INFORMATION PROVIDED:
-- Opening Marker --

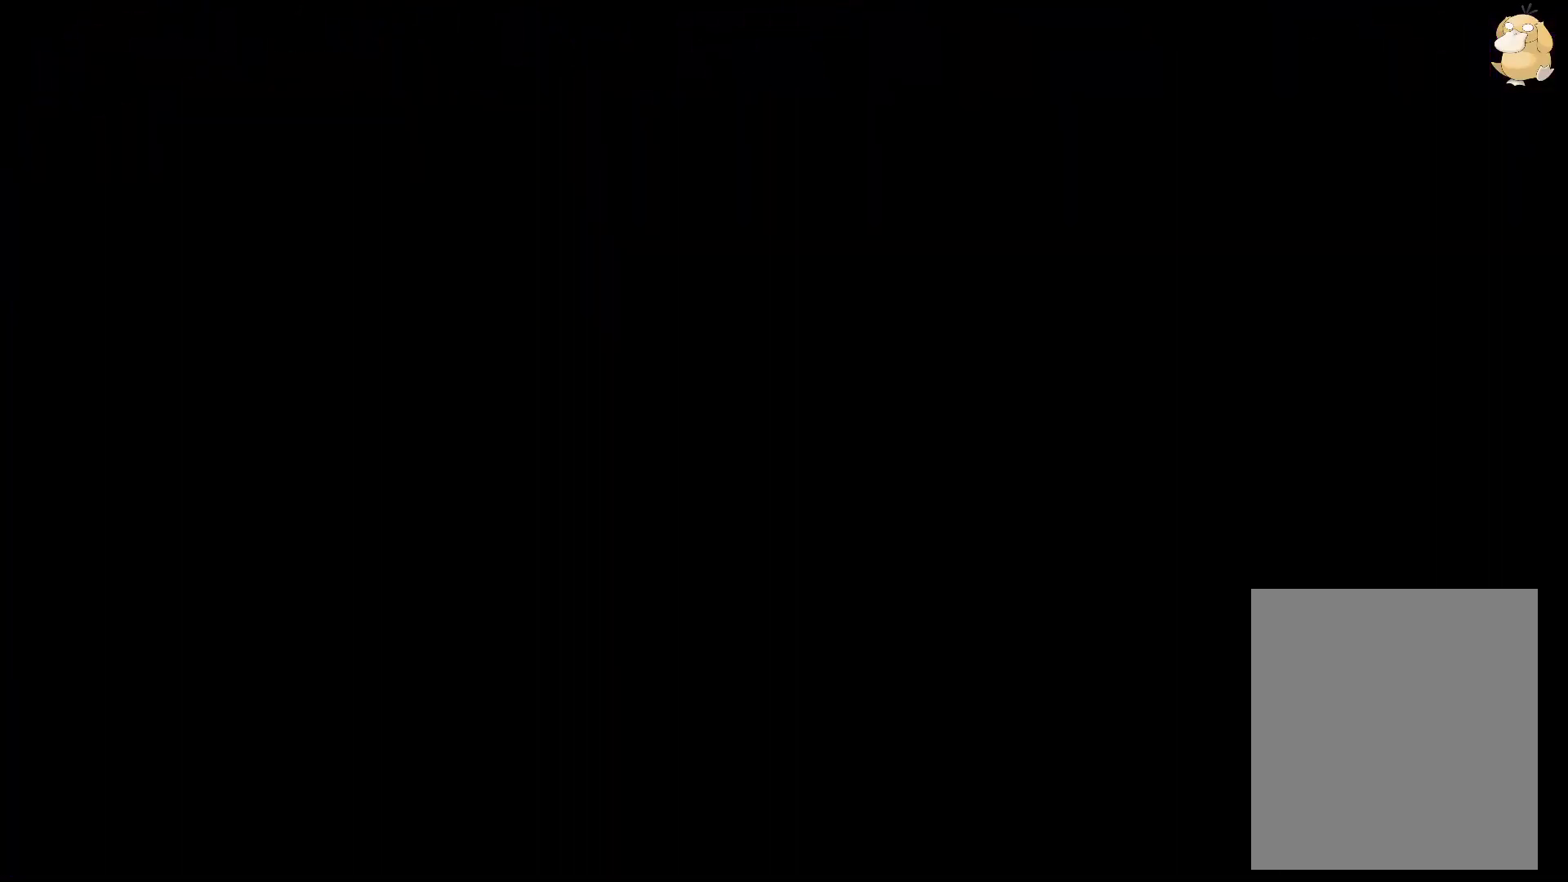
{"dt_ms": 500, "buttons": [], "left_stick": "center", "right_stick": "center", "events": []}
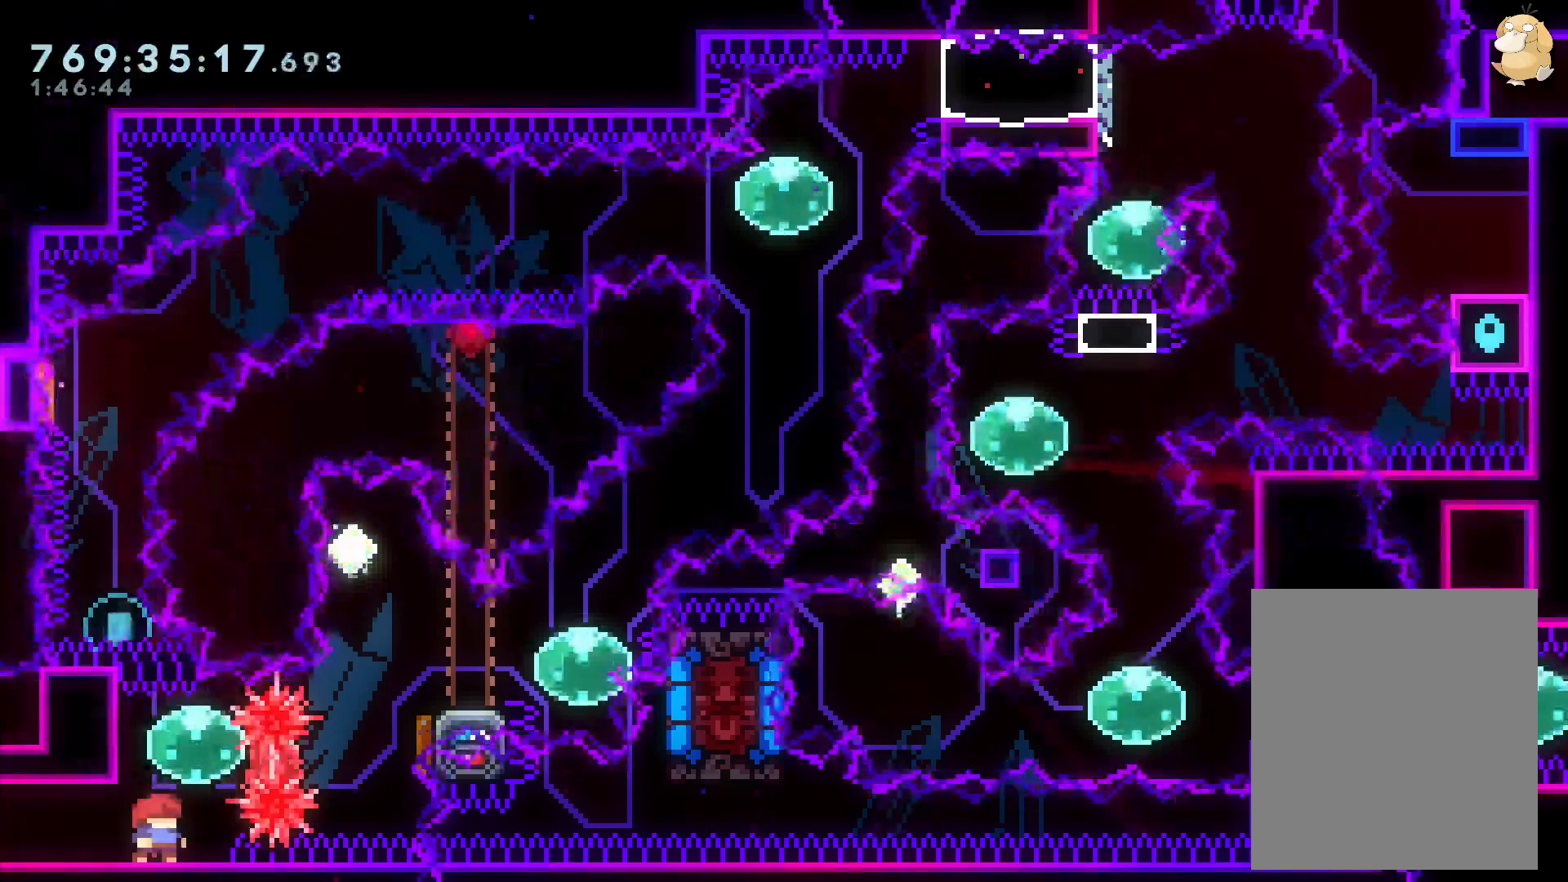
{"dt_ms": 500, "buttons": [], "left_stick": "center", "right_stick": "center", "events": [[133, "DPAD_UP", "down"], [150, "DPAD_RIGHT", "down"], [167, "Y", "down"], [233, "DPAD_UP", "up"], [267, "DPAD_RIGHT", "up"], [267, "Y", "up"], [333, "DPAD_RIGHT", "down"], [367, "R1", "down"], [467, "R1", "up"], [500, "DPAD_RIGHT", "up"]]}
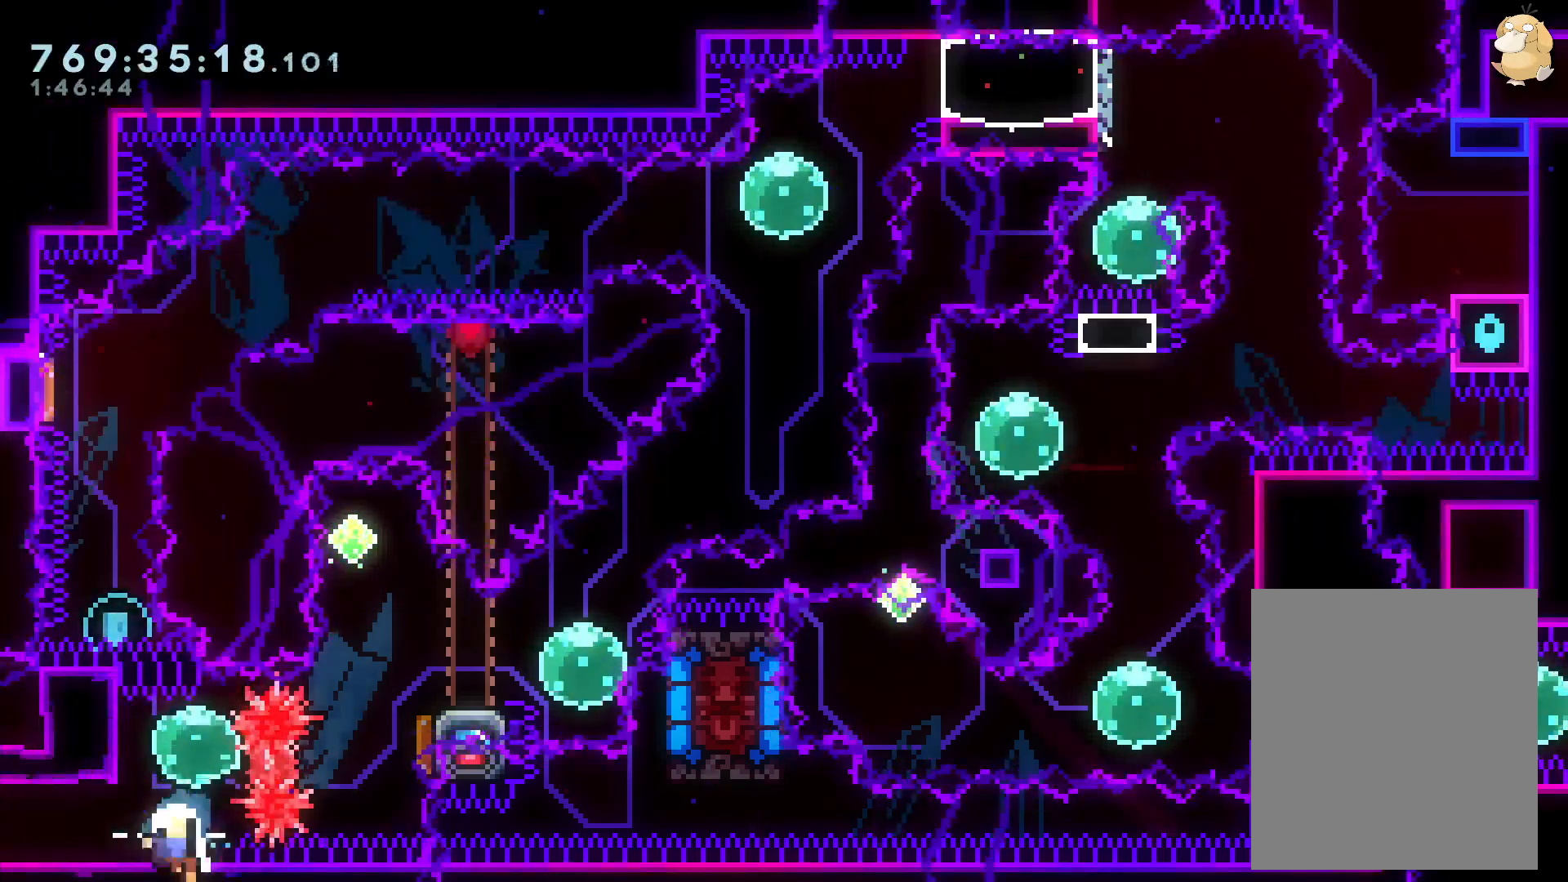
{"dt_ms": 500, "buttons": [], "left_stick": "center", "right_stick": "center", "events": [[117, "A", "down"], [200, "A", "up"]]}
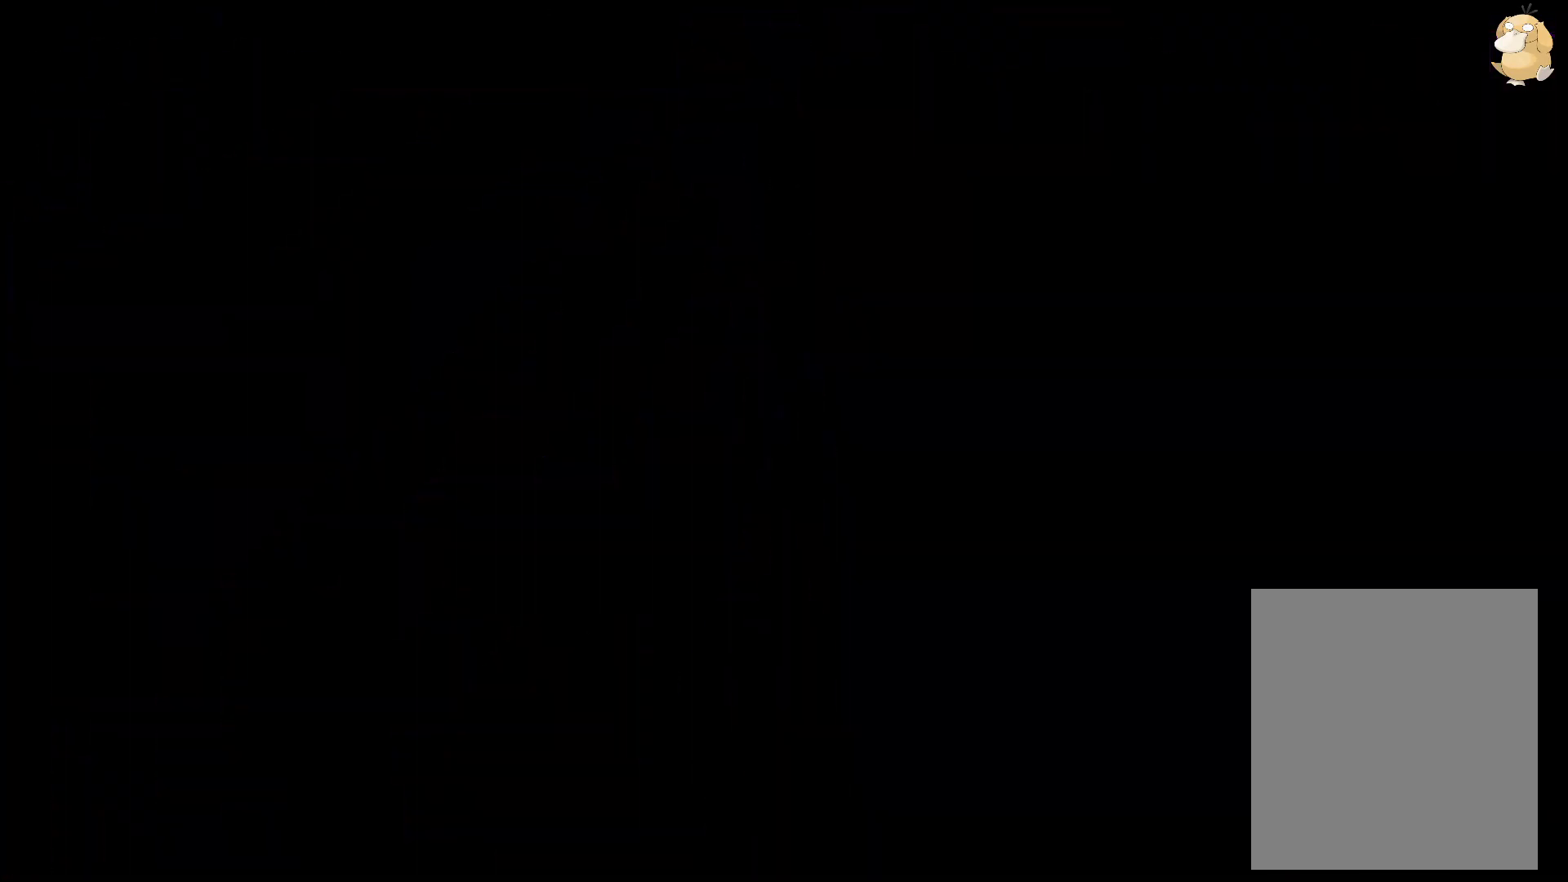
{"dt_ms": 500, "buttons": [], "left_stick": "center", "right_stick": "center", "events": []}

-- Closing Marker --

WORK TASK: For the word "down", state how many lines of the material contain it. Give the number and no more.

ANSWER FOR THE TASK: 2